Dolore e ragione

ArtDependence | Under the Same Sky | Shilpa Gupta interview

All’inizio degli anni Sessanta, quando il potere della suggestione, con il reggicalze in testa, cominciò il suo lento esodo da questo mondo, quando ci trovammo sempre più ridotti all’aut aut del collant, quando già gli aeroplani scaricavano in Russia tonnellate di stranieri attirati dal profumo scadente, ma molto pungente, della schiavitù, e quando un mio amico osservò con un sorriso un po’ sprezzante sulle labbra che forse ci vuole la storia per compromettere la geografia, una ragazza che corteggiavo mi regalò per il compleanno una serie di cartoline di Venezia, di quelle che si aprono a fisarmonica.

Appartenevano, disse, a sua nonna, che era andata in Italia in viaggio di nozze quasi alla vigilia della prima guerra mondiale. Le cartoline erano dodici, color seppia, su povera carta giallognola. Me le regalò perché in quei giorni avevo appena finito di leggere due libri di Henri de Régnier e ne avevo ancora la testa piena. Tutt’e due avevano per scenario una Venezia invernale, e io non parlavo d’altro.

Poiché le fotografie erano brunicce e stampate male, e anche a causa della latitudine di Venezia e dei suoi pochi alberi, era impossibile dire esattamente a che stagione si riferissero. I vestiti della gente non aiutavano molto, perché tutti portavano sottane lunghe, cappelli di feltro, cilindri, bombette, giacche scure: la moda dell’inizio del secolo. L’assenza del colore e lo squallore generale della stampa facevano pensare a quello che io volevo pensare: l’inverno, la vera stagione dell’anno.

In altre parole, la qualità scadente e la malinconia che ispirava, essendomi già così familiari nella mia città, mi resero più comprensibili quelle immagini, più reali. Era quasi come leggere delle lettere di parenti. E io le leggevo e rileggevo. E più le leggevo, più si faceva chiaro ciò che significava per me la parola «Occidente»: significava una città perfetta sul mare invernale, colonne, portici, passaggi angusti, fredde scale di marmo, lo stucco che si scrosta lasciando scoperta la carne di mattoni rossi, putti, cherubini con le pupille coperte di polvere: una civiltà che raccoglieva le sue forze per affrontare i tempi freddi.
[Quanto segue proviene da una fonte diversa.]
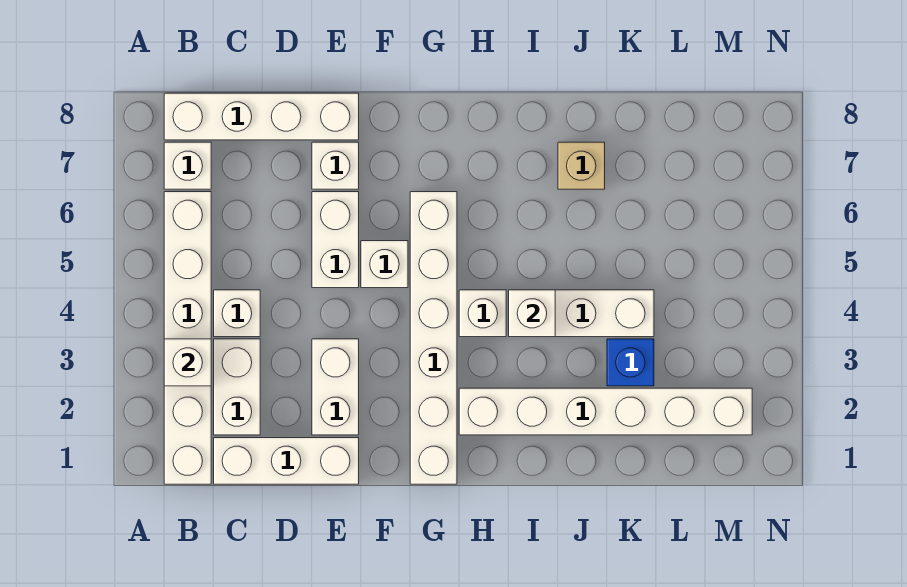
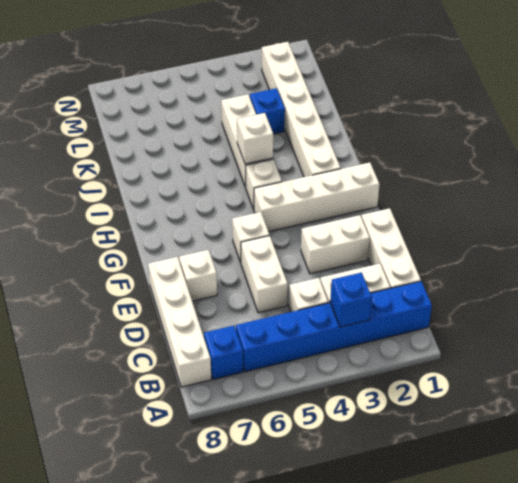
white brick B1:B6 level 1 -> blue brick B1:B6 level 1
white brick B3 level 2 -> blue brick B3 level 2
white brick B7 level 1 -> blue brick B7 level 1
white brick E5:E6 level 1 -> white brick D5:E5 level 1
white brick G1:G6 level 1 -> white brick G1:G4 level 1
tan brick J7 level 1 -> none

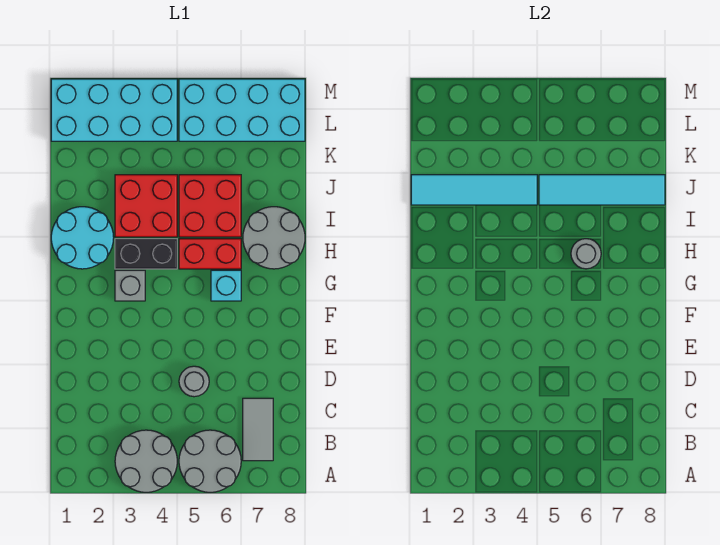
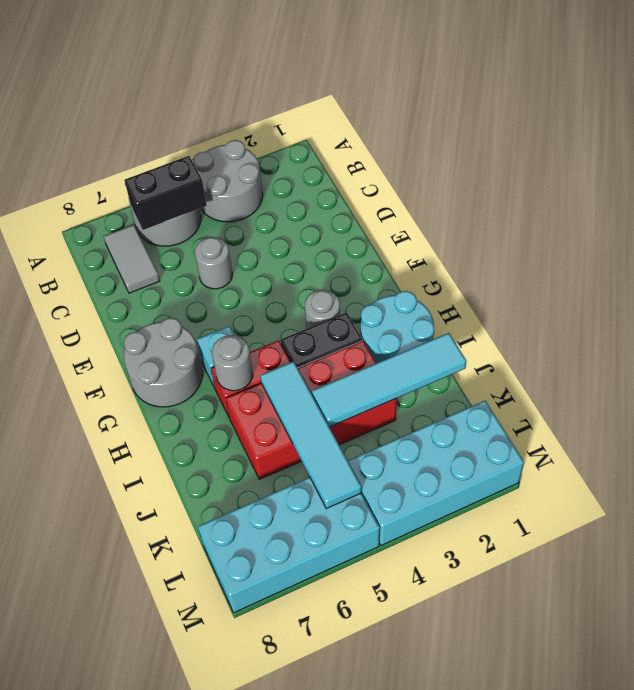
none -> black brick B5:B6 level 2
grey brick G3 level 1 -> grey round brick G3 level 1
grey round brick H7:I8 level 1 -> grey round brick F7:G8 level 1
cyan tile J5:J8 level 2 -> cyan tile I5:L5 level 2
E guardando quelle cartoline feci un voto: se mai fossi uscito dal mio impero natale sarei andato a Venezia d’inverno, avrei affittato una stanza a piano terra – anzi a piano acqua –, mi sarei seduto, avrei scritto due o tre elegie, spegnendo le mie sigarette per terra, perché l’umidità le facesse sfrigolare; e quando con i soldi mi fossi trovato agli sgoccioli non avrei comprato il biglietto di ritorno ma una pistola di seconda mano e lì mi sarei fatto saltare le cervella. D’accordo, una fantasia decadente (ma quando mai si è decadenti se non a vent’anni?)Comunque, sono grato alle Parche per avermi permesso di realizzarne la parte migliore. Certo, la storia si dà molto da fare per compromettere la geografia. C’è solo un modo per vincere la partita: diventare un reietto, un nomade – un’ombra che fuggevole accarezza colonnati di pizzo, porcellana riflessa dentro un’acqua di cristallo“.

tratto da Dolore e ragione di Joseph Brodsky, poeta e saggista russo.

A volte mi chiedo: ma gli scrittori ricorrono a una gestazione del ricordo prima di scriverne oppure seguono altre strade? Probabilmente si tratta di percorsi inconsci che conosco bene anch’io per l’attitudine a migrare nel passato col fine di indagare chi ero e chi sono. E concludere che non ero e non sono.